Important and Urgent

I’m on both of these missions right now as I’m on new puppy watch and working. When I go into different AOs the thing I most often see is individuals working only on the urgent stuff. Things like dealing with customer needs, issues and generally the day job. And sometimes the day job without a plan. Most roles have some development or project work - and this can/does - get neglected, its usually important stuff like new IT initiatives, longer term staff planning and training, making a start on the self-assessment, etc. I get that sometimes things are crazily busy with the day job and that must be a priority as its urgent and important to keep the ship running. 

What I do and encourage is to spend a bit of time each week, at the beginning of each month looking forward and sorting out what’s to be achieved. Sound reasonable? I’ve recently discovered bullet journals (see bulletjournal.com) as a technique and really like it. I put some dates in the diary and allocate time when its day job time and project time; and really try and stick to it.

=== Assigned task ===
Please continue the piece above on balancing urgent day-job work with important project time, starting right after its last sentence.

=== Entries provided ===
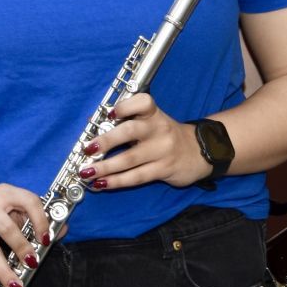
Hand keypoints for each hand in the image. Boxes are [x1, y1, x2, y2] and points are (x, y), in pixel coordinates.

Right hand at [0, 182, 48, 286]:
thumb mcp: (13, 204)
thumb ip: (35, 217)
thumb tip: (60, 232)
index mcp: (6, 193)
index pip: (29, 202)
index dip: (40, 221)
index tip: (46, 240)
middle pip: (6, 229)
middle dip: (22, 248)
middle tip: (32, 264)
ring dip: (4, 272)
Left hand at [82, 93, 209, 188]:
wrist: (200, 151)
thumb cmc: (165, 135)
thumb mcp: (153, 122)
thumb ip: (128, 122)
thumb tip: (93, 127)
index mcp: (154, 113)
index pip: (142, 102)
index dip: (125, 106)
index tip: (110, 114)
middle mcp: (158, 129)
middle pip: (130, 131)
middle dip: (106, 141)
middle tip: (87, 149)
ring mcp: (162, 150)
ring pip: (130, 159)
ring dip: (105, 167)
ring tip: (86, 172)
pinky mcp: (163, 169)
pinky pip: (136, 176)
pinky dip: (116, 181)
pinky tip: (102, 184)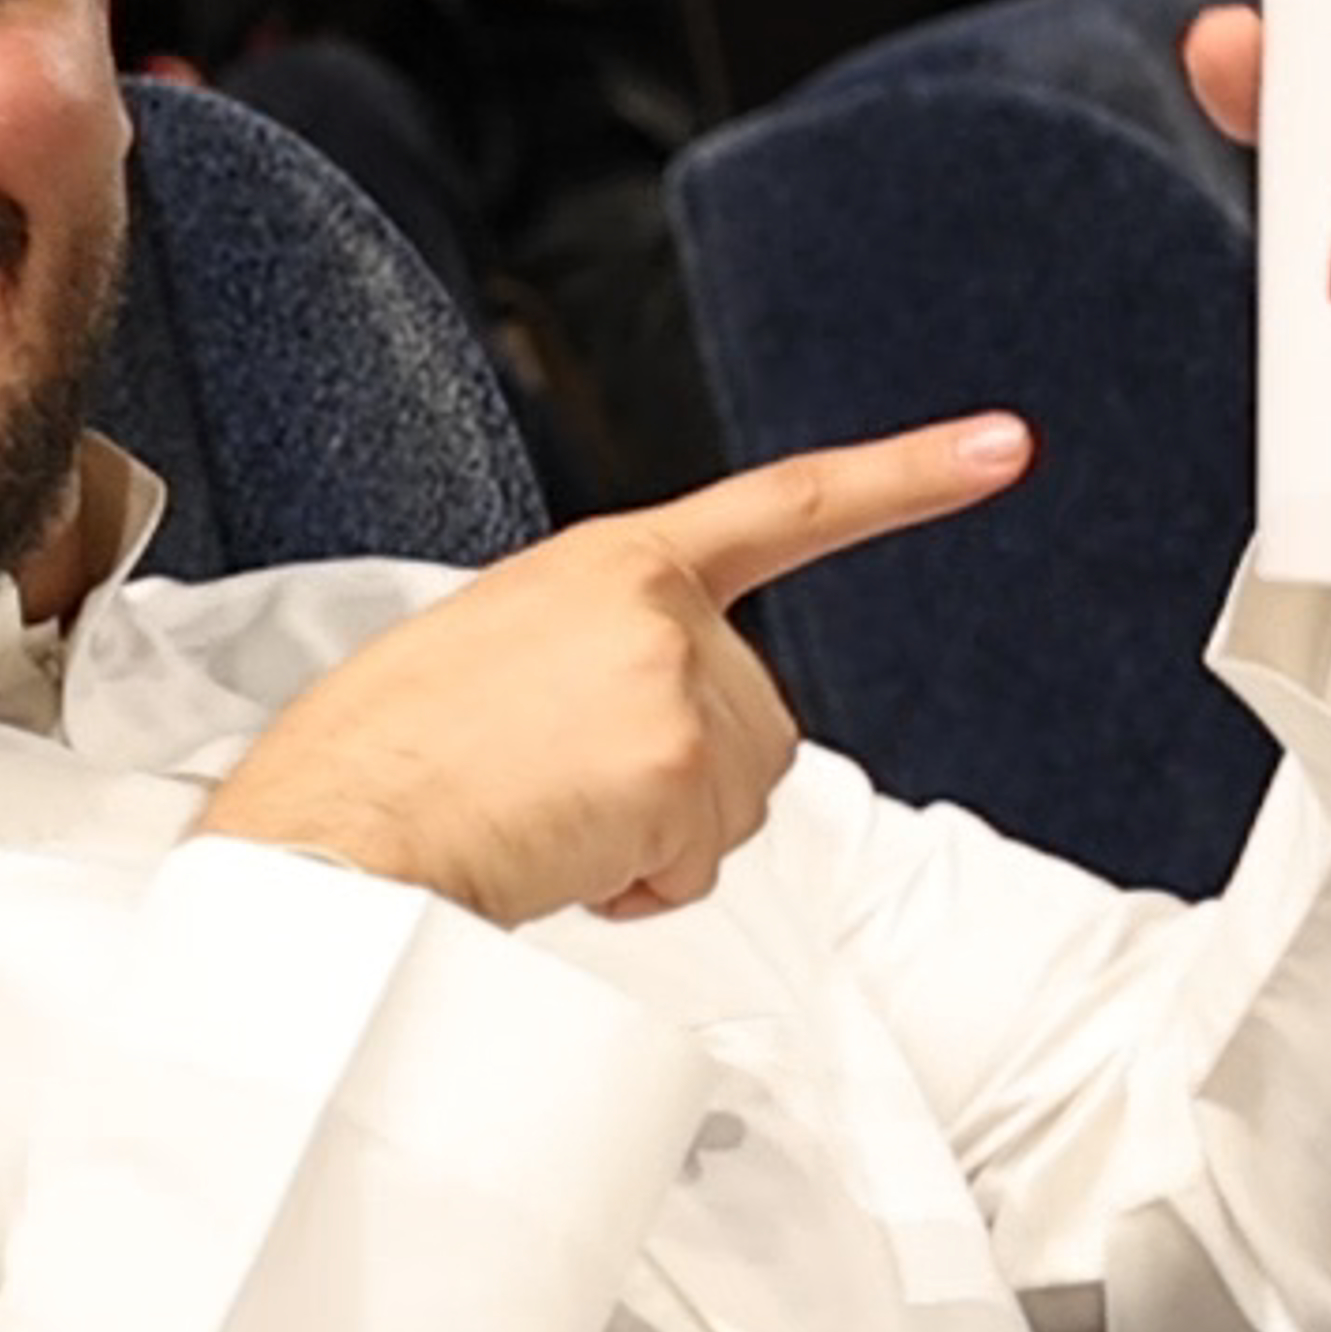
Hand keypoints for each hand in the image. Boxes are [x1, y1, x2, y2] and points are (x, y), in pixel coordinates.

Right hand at [192, 417, 1035, 924]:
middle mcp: (654, 604)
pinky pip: (704, 858)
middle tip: (563, 797)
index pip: (785, 505)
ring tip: (548, 821)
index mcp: (608, 561)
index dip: (905, 474)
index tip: (997, 448)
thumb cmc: (378, 764)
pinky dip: (641, 883)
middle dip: (684, 787)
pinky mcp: (677, 758)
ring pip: (744, 797)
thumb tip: (627, 734)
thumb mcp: (490, 654)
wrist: (333, 830)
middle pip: (761, 723)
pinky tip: (560, 854)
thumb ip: (591, 656)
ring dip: (659, 838)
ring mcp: (671, 675)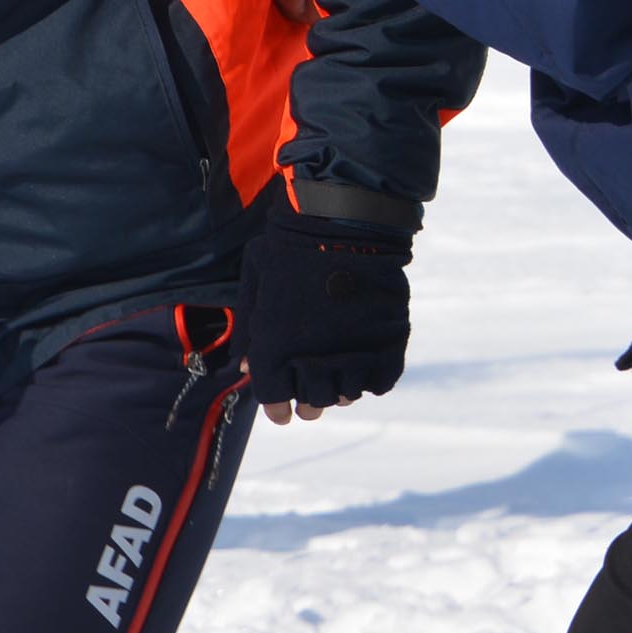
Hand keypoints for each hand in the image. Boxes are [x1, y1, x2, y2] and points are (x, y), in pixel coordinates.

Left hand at [239, 193, 414, 423]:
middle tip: (313, 396)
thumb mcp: (256, 279)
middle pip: (313, 404)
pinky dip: (372, 379)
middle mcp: (312, 358)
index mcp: (274, 347)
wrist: (343, 221)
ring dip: (341, 390)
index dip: (278, 408)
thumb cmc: (290, 245)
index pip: (274, 400)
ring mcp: (353, 353)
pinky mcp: (387, 345)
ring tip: (338, 374)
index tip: (283, 411)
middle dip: (310, 403)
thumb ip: (249, 327)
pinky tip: (364, 365)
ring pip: (347, 395)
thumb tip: (243, 367)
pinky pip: (380, 382)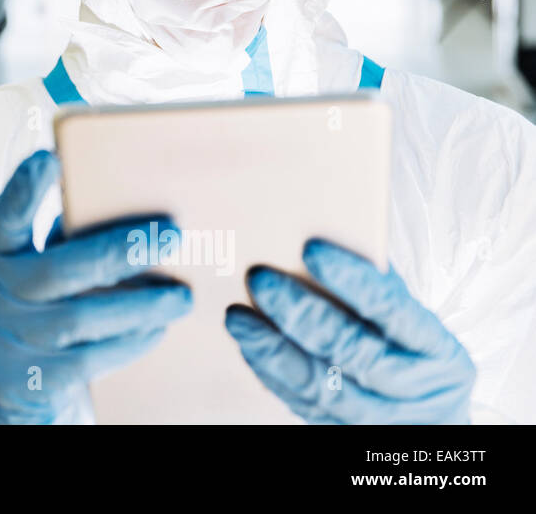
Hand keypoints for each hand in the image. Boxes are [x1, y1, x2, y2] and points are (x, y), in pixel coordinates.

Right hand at [0, 149, 192, 423]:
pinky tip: (158, 328)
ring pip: (80, 319)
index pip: (5, 216)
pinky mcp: (35, 378)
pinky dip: (129, 341)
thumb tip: (125, 199)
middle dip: (118, 250)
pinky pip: (90, 358)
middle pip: (57, 270)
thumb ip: (65, 240)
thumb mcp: (37, 267)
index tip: (49, 157)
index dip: (23, 188)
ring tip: (182, 296)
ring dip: (139, 305)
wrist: (14, 384)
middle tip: (172, 234)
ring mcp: (12, 340)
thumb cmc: (40, 306)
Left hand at [225, 238, 474, 423]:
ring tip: (239, 318)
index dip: (352, 279)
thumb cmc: (413, 353)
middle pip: (353, 352)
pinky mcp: (346, 433)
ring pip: (323, 388)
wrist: (431, 419)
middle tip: (261, 279)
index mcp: (439, 352)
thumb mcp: (413, 321)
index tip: (311, 249)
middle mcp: (417, 391)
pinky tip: (249, 347)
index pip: (393, 310)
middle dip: (301, 313)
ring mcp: (382, 420)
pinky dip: (271, 374)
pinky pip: (304, 406)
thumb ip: (378, 289)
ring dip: (273, 350)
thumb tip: (321, 244)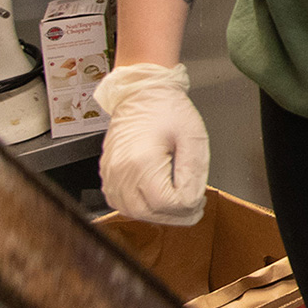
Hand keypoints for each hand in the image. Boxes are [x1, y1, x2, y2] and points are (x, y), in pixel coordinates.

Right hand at [96, 63, 209, 226]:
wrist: (141, 94)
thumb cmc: (167, 109)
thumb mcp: (193, 138)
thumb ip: (194, 173)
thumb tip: (193, 202)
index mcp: (142, 162)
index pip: (166, 204)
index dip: (188, 207)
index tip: (200, 200)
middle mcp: (120, 173)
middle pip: (150, 214)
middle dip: (176, 214)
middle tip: (194, 204)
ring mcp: (110, 177)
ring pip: (135, 214)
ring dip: (159, 213)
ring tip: (177, 199)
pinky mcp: (107, 177)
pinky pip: (123, 205)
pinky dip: (143, 207)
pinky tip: (157, 196)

=== Written response ===
I’m also an advocate of parcelling up time during the day. This means only looking at email at certain points in the day, rather than be constantly distracted by email and find whilst answering every email (some of which is non-essential, or you are only cc’d on) I’ve avoided doing something I really should have done. 

Regular, timed communication with colleagues is also a good way to help with planning. 

From an earlier LinkedIn post of mine, here’s my tips on how to make more of your time.

Recognise your time thieves and cut them out: Is that meeting necessary? Is all that time on social media productive? Is your easy-going approach to being interrupted/open door encouraging the team to ask you, rather than find answers and solutions for themselves? How many times are you checking for email and texts and interrupting the stuff you need to get on with? 

Stop procrastinating and putting off the inevitable: use a decision making model; or bring some discipline into how you work that doesn’t allow you to wallow and allow time to slip away on things by allocating a specific time to work on things; or delegate the work and then add your take on it afterwards. 

Chunk it up: eat the elephant bit by bit. It’s well know that breaking things into smaller chunks makes it more digestible.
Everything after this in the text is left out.